Memutus perselisihan tentang hasil pemilu. Putusan Mahkamah Konstitusi bersifat final dan mengikat. Pasal 24C
ayat 1 UUD 1945 menyatakan bahwa putusan Mahkamah Konstitusi bersifat final. Artinya, tidak ada peluang menempuh upaya hukum berikutnya
pasca putusan itu sebagaimana putusan pengadilan biasa yang masih memungkinkan kasasi dan Peninjauan Kembali PK. Selain itu juga
ditentukan putusan Mahkamah Konstitusi memiliki kekuatan hukum tetap sejak dibacakan dalam persidangan Mahkamah Konstitusi.
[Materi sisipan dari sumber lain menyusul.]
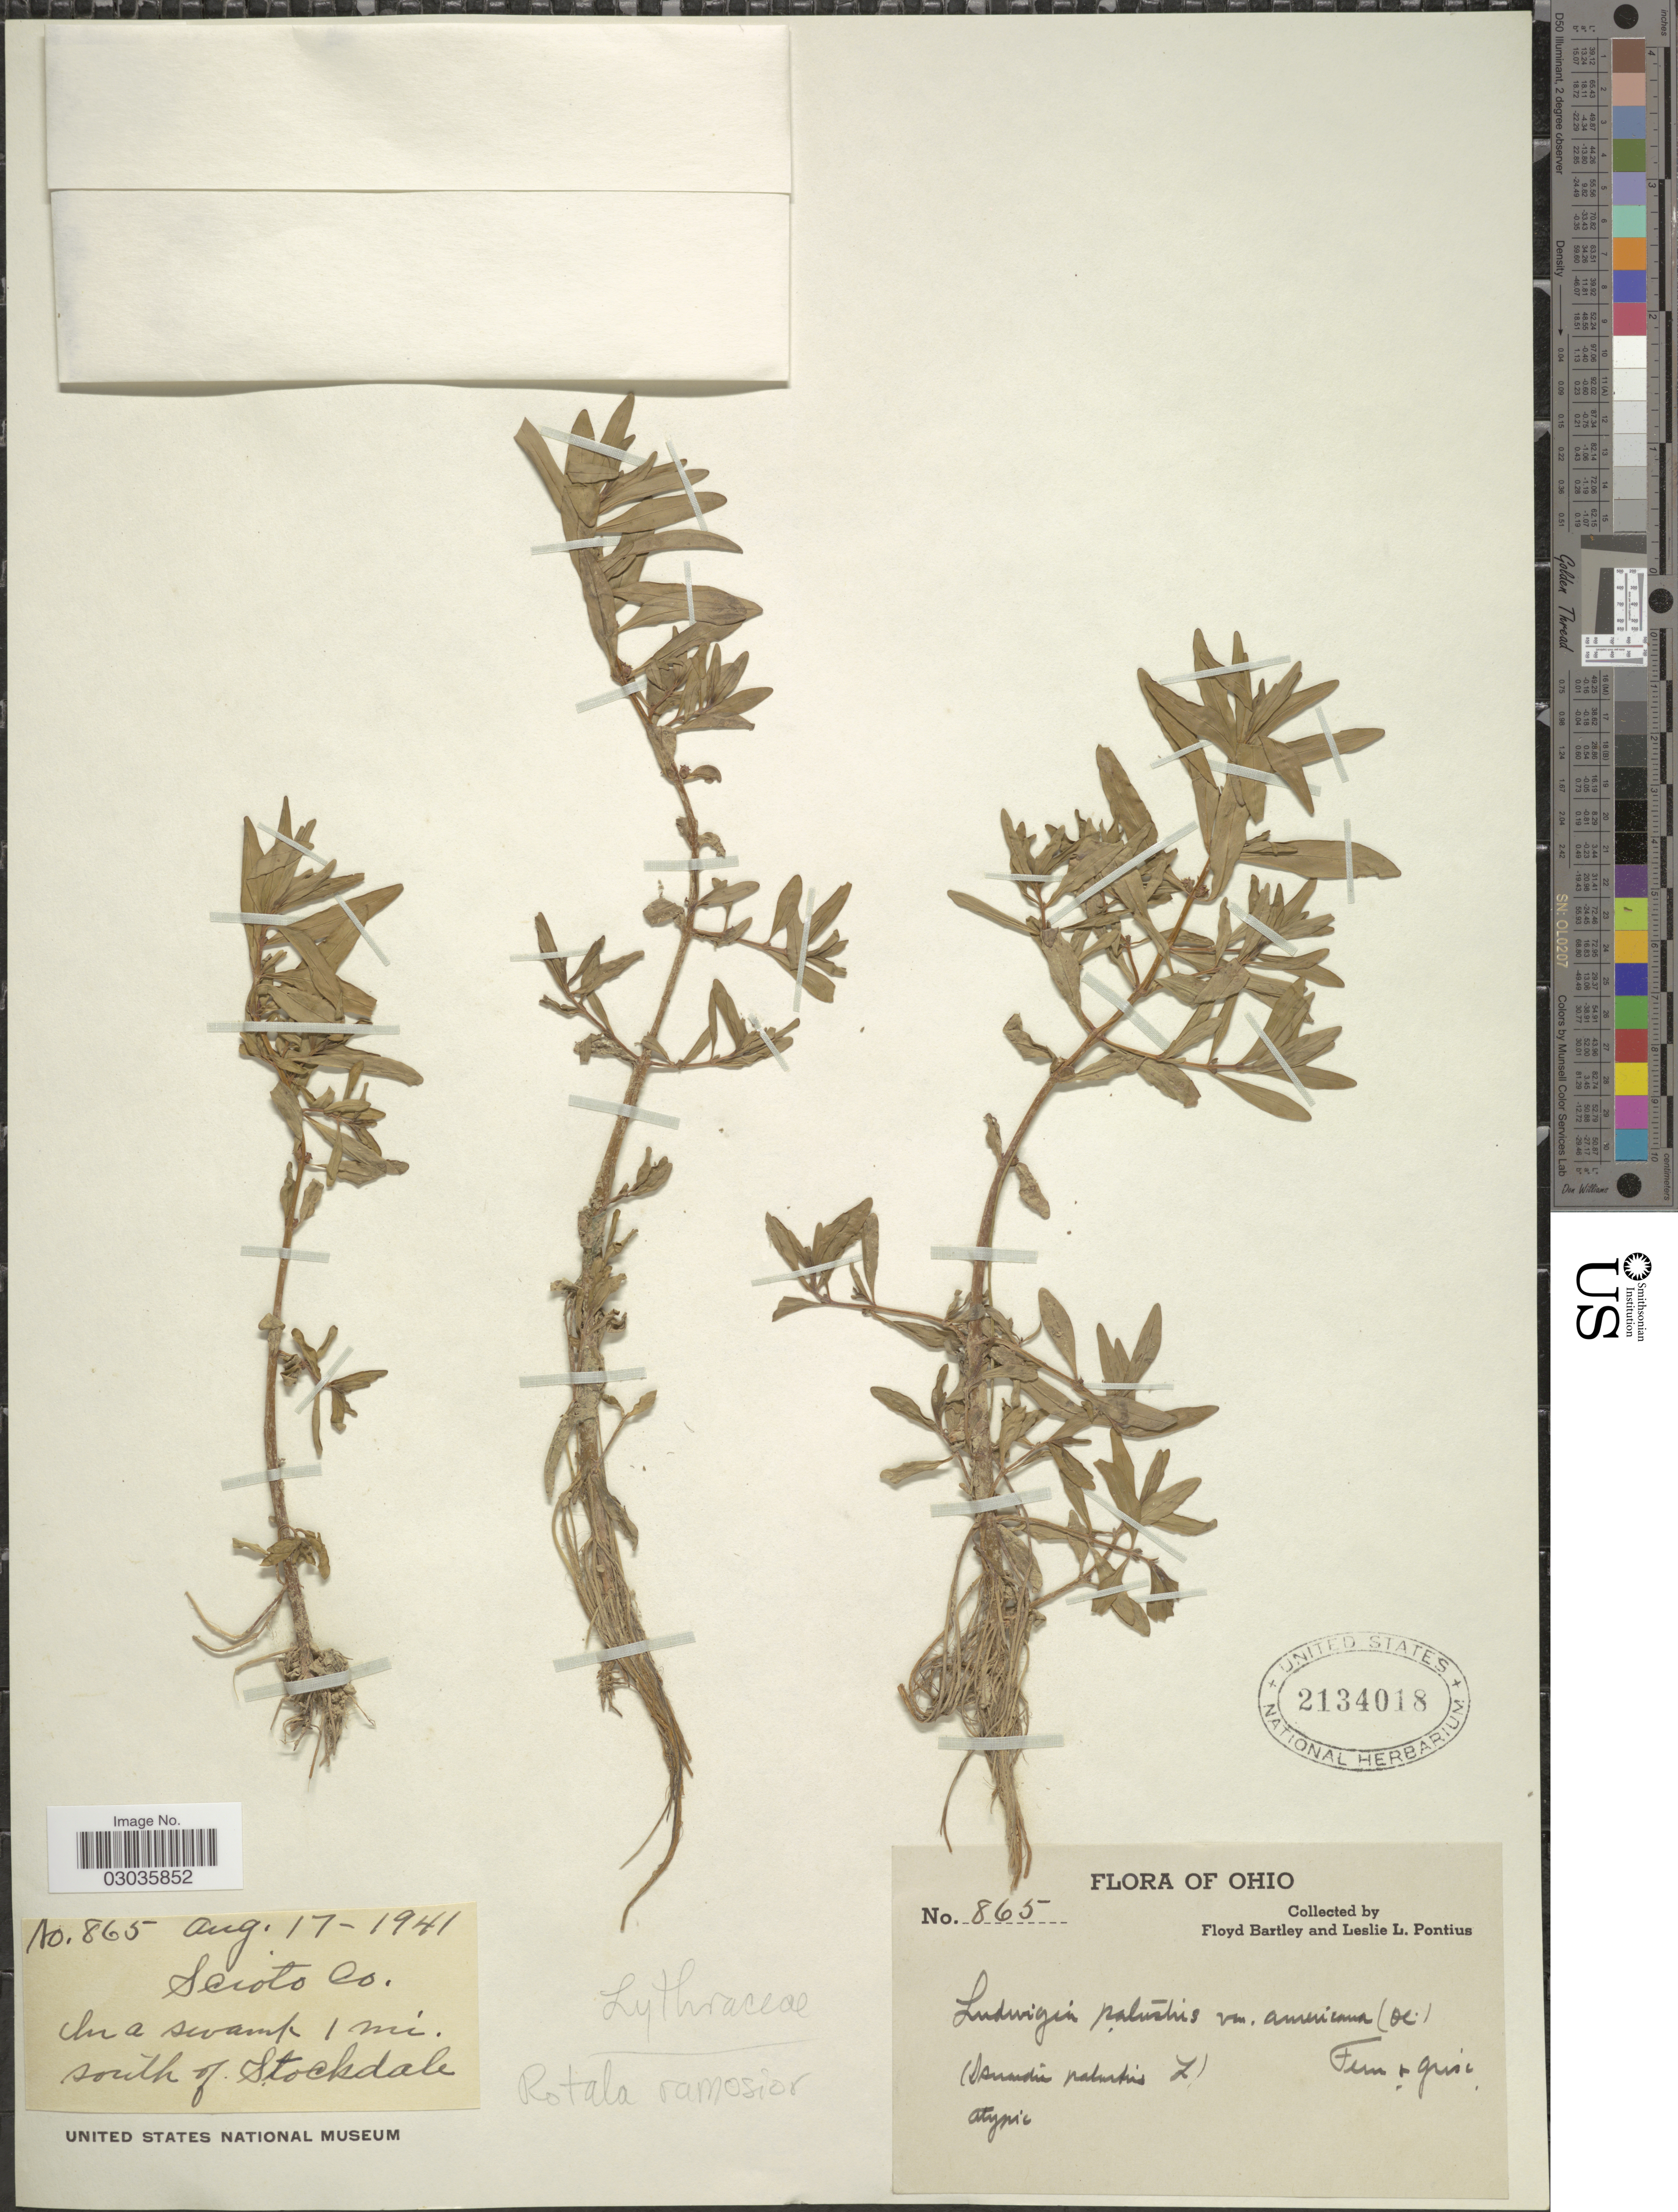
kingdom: Plantae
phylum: Tracheophyta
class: Magnoliopsida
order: Myrtales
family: Lythraceae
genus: Rotala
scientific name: Rotala ramosior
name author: (L.) Koehne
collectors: F. Bartley & L. Pontius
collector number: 865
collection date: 1941-08-17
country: United States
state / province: Ohio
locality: Scioto Co. In a swamp 1 mi. south of Stockdale.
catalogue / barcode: US 2134018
Putusan
pengadilan yang telah memiliki kekuatan hukum tetap memiliki kekuatan hukum mengikat untuk dilaksanakan. Semua pihak termasuk penyelenggara
negara yang terkait dengan ketentuan yang diputus oleh Mahkamah
Konstitusi harus patuh dan tunduk terhadap putusan Mahkamah Konstitusi.
Berdasarkan latar belakang tersebut, maka penulis terdorong untuk menulis skripsi dengan judul
“Implikasi Putusan Mahkamah Konstitusi Nomor 46PUU-VIII2010 Terhadap Eksistensi Anak Hasil Perkawinan
Sirri ”.
1.2. Identifikasi Masalah
Sebagaimana yang tertulis didalam Undang-Undang Nomor 1 Tahun 1974 tentang Perkawinan menyatakan bahwa perkawinan dianggap sah
apabila dilakukan menurut hukum masing-masing agama dan kepercayaan. dan perkawinan tersebut harus dicatat menurut peraturan perundang-
undangan yang berlaku.
Dalam Kompilasi Hukum Islam dinyatakan bahwa pencatatan perkawinan dilakukan oleh Pegawai Pencatat Nikah yang dilangsungkan
dihadapan dan di bawah pengawasannya. Menurut Soekan dan Effendi, pernikahan yang dilakukan di luar pengawasannya tidak mempunyai
kekuatan hukum, dengan demikian dapat dikatakan bahwa pencatatan perkawinan merupakan hal yang penting dalam suatu pernikahan, baik laki-
laki maupun perempuan untuk memperoleh kekuatan hukum, Dari pencatatan ini mempelai laki-laki dan perempuan memperoleh akta nikah.
Akta nikah sangatlah penting bagi sepasang suami istri sebagai bukti yang dapat dipercaya dari suatu perkawinan. Akta nikah merupakan bukti
telah dilangsungkannya suatu perkawinan yang diwujudkan dalam bentuk tulisan sesuai yang di atur di Undang-Undang yang dibuat oleh pejabat yang
berwenang. Meskipun keberadaan akta nikah sangatlah penting, namun masih ada pasangan suami istri yang tidak memiliki akta nikah karena perkawinan
mereka tidak dicatat oleh Pegawai Pencatat Nikah. Kenyataan yang beredar di masyarakat perkawinan dengan tidak dimilikinya akta nikah itu bisa terjadi di
karenakan akad nikah yang mereka lakukan hanya dilakukan oleh kiai atau modin, sehingga perkawinan yang mereka lakukan hanya sah secara hukum
agama. Perkawinan yang hanya mengikuti peraturan dan syarat agama tanpa dilakukan pencatatan perkawinan pada umumnya di kenal dengan perkawinan
sirri. Perkawinan sirri dalam pandangan Islam di anggap sah sepanjang
memenuhi syarat dan rukun nikah akan tetapi belum sempurna menurut
pandangan Negara karena belum dicatatkan oleh Pegawai Pencatat Nikah dan di tuangkan dalam akta nikah, maka secara tidak langsung akan berdampak
kepada kedudukan istri, anak, dan harta kekayaan terlebih lagi jika terjadi putusnya perkawinan, permasalahan yang timbut pasti akan lebih kompleks
lagi. Anak luar kawin hanya mempunyai hubungan perdata dengan ibu dan
keluarga ibunya dan tidak mempunyai hubungan hukum dengan ayahnya Pasal 42 dan Pasal 43 Undang-Undang Nomor 1 Tahun 1974 tentang
Perkawinan, Pasal 100 Kompilasi Hukum Islam, Pasal 250 KUH Perdata.. Ketidakjelasan status si anak dengan ayahnya dimuka hukum inilah yang
berdampak tidak baik bagi anak karena jika ayah biologisnya menyangkal bahwa anak tersebut adalah bukan anaknya maka secara tidak langsung si
anak akan kehilangan hak-haknya yang semestinya dia peroleh seperti penafkahan dan sampai masalah pewarisan dan perwalian kelak.